For example if this was the data in the source field:
/app/appname/log/database-server-n5-server1234.domain.local.out

I would like to extract the following bits from the filename and create fields/tags for them:
instancenumber: "n5"
hostname: "server1234.domain.local.out"

I have tried the following but I keep getting config errors:
else if [type] == "AppCacheProxy" { grok { match => { "message" => "\A%{TIMESTAMP_ISO8601}%{NOTSPACE}%{SPACE}%{GREEDYDATA}" } match => { "@source_path", "app/appname/log/database-server-%{NOTSPACE:instancenumber}-%{NOTSPACE:hostname}.log" } break_on_match => false }

I also tried the following line in place of the one above:
match => { "source_path" => "app/appname/log/database-server-%{NOTSPACE:instancenumber}-%{NOTSPACE:hostname}.log" }

What is the best way to achieve this?

Regards

You should be able to do it using grok. Your pattern does however not seem to match the data. The pattern you provided ends in .log, which is not present in the sample data you provided, meaning it will not match.

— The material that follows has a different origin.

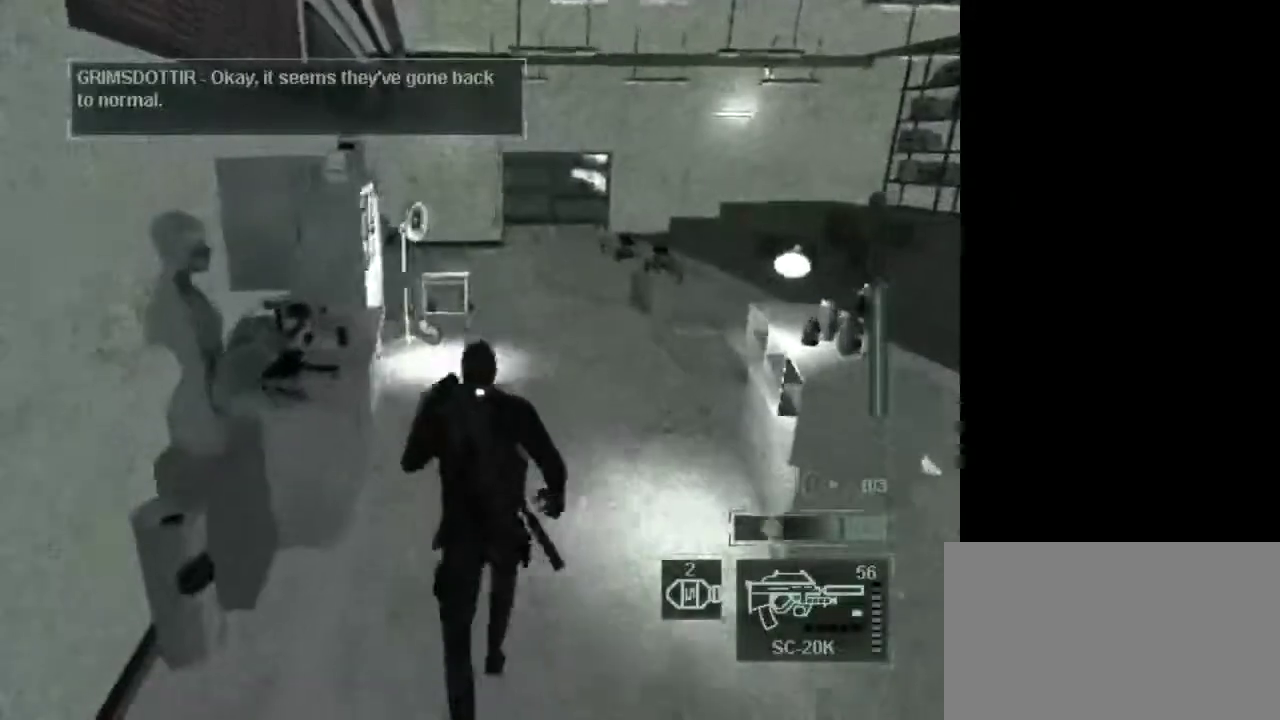
{"keys": ["w"], "mouse": [], "events": [[217, "tab", "down"], [317, "mouse_wheel", "down"], [317, "tab", "up"], [400, "mouse_wheel", "up"]]}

Apologies, that was an error on my part - however, in the actually test environment the details are in fact correct.

The data does not seem to be parsing for some reason.

Please provide the data and configuration that is not working. It will be a lot easier for someone to help if that is available.

Hello

Sure, I'll list it all below. To summarise, I am trying to extract different parts of the filename using grok.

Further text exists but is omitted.